Keeping the common cycle in, scrap exports rise with price by +0.58% per 1% (95% interval +0.42 to +0.75), but almost all of it is in the same year: the three terms of that estimate are +0.51 in the same year, -0.01 a year later and +0.08 two years later. Estimated on its own, without the same-year term, the two-year response is -0.03 (p = 0.66), where the design could have seen about 0.20. Within a year prices and shipments are set together, so this is movement with the cycle, not a demonstrated supply response. Imports of the same scrap rise too (+0.91% per 1%, without year effects), which looks more like a boom than a redirection; the design cannot rule out either, nor a drawdown of stocks. Once the common cycle is removed with year effects, the estimate (+0.28, p = 0.06) oscillates from year to year, the smallest effect it could see is 0.42, and it is not claimed. A placebo on future prices shows nothing (+0.17, p = 0.23).
Source: CEPII BACI, release V202601 · World Bank commodity prices (Pink Sheet). Computed values: out/scrap_trade.json.
Three checks the filing promised, run afterwards
The filing named three more checks that the first run did not contain. They were written and committed before they touched the data, and run on the same sample, prices and estimator.

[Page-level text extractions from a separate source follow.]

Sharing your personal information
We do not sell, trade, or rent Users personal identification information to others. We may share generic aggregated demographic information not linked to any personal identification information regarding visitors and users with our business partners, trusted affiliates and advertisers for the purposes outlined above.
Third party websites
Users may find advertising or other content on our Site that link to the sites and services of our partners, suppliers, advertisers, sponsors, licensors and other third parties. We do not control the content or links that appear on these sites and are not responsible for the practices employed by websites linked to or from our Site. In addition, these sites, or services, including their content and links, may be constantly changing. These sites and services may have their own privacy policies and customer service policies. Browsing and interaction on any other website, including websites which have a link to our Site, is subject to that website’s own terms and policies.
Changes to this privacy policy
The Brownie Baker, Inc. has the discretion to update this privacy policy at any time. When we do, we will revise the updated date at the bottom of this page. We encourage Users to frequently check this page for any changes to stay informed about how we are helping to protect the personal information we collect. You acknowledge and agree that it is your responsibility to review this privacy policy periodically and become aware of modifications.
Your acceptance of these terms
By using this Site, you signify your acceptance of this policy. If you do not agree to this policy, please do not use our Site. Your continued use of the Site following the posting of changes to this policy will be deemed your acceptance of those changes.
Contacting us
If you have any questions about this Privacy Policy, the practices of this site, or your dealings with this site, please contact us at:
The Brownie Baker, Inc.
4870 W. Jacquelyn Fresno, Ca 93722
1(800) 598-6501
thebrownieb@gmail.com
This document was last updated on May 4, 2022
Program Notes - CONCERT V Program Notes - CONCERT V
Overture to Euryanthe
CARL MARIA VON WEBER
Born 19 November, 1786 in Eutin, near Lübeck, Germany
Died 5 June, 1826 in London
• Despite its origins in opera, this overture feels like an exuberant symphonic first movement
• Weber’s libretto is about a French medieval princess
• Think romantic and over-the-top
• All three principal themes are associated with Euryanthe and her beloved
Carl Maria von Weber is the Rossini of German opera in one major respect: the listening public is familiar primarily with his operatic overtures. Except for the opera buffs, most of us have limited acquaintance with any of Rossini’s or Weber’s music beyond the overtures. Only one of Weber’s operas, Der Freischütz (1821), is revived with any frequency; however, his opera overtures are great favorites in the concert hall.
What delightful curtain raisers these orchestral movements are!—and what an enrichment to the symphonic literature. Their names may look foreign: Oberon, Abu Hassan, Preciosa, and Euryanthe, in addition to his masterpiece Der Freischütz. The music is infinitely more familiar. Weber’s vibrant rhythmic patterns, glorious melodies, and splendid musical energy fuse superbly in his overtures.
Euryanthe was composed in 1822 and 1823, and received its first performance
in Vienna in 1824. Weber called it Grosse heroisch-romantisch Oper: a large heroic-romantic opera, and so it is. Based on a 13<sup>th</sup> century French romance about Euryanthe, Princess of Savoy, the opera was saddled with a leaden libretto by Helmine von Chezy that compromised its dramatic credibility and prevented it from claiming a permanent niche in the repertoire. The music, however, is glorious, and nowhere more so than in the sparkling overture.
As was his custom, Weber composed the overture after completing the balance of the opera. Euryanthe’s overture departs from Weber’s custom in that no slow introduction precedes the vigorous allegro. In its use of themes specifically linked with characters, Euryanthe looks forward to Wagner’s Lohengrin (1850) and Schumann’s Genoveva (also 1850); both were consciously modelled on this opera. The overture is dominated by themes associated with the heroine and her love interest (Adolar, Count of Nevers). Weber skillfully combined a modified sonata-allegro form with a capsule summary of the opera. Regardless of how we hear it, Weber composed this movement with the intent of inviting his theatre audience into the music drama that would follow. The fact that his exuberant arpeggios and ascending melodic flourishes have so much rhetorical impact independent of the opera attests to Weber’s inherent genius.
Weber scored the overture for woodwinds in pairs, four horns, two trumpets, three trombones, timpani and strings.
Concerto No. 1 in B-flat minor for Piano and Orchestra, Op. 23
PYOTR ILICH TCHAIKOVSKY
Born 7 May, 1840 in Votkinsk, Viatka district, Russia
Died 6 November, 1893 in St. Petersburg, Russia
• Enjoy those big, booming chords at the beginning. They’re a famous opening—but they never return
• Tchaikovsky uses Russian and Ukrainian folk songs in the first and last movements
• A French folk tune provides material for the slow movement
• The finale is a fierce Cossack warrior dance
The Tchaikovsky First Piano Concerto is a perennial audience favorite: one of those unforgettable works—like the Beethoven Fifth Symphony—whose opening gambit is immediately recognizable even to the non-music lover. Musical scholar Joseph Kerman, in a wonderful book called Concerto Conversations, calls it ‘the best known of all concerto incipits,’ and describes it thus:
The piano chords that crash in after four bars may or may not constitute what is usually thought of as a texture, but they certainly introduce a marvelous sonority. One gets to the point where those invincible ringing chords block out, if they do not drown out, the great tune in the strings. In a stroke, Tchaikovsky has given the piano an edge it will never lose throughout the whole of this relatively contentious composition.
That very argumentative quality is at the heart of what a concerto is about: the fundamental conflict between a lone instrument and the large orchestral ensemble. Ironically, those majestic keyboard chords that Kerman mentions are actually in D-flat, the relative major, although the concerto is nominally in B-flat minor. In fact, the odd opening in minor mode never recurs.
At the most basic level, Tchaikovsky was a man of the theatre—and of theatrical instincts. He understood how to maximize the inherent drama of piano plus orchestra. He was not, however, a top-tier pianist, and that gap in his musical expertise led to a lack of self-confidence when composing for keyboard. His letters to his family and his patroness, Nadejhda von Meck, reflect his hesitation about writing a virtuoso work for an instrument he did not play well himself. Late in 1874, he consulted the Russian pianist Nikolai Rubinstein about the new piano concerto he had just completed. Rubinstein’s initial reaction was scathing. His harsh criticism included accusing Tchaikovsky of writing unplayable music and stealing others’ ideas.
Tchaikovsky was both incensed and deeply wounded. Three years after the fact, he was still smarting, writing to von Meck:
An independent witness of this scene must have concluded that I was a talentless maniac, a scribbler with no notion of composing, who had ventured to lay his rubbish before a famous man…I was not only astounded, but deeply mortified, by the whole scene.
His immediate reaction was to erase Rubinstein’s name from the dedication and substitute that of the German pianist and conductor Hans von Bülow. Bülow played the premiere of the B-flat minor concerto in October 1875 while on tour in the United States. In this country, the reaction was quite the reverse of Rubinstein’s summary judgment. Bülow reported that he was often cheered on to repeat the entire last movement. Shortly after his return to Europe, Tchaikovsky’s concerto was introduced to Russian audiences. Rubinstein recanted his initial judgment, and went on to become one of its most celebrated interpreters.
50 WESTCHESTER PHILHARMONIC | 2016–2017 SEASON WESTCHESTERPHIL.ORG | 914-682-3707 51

| Check | with year effects | without year effects | reading |
|---|---|---|---|
| Leave out 2006 | +0.30 (0.09) | +0.69 (<0.001) | claimed estimate still above its detectable size |
| Leave out 2004 | +0.30 (0.06) | +0.60 (<0.001) | claimed estimate still above its detectable size |
| Steel (7204), on Türkiye’s import unit value 176 pairs | not identified | +0.79 (<0.001) | same-year only, like the other metals |
| Gold (7112), on the Pink Sheet price 30 pairs | not identified | +0.32 (0.07) | nothing readable |
Source: CEPII BACI, release V202601 · World Bank commodity prices (Pink Sheet). Computed values: out/scrap_trade_extras.json.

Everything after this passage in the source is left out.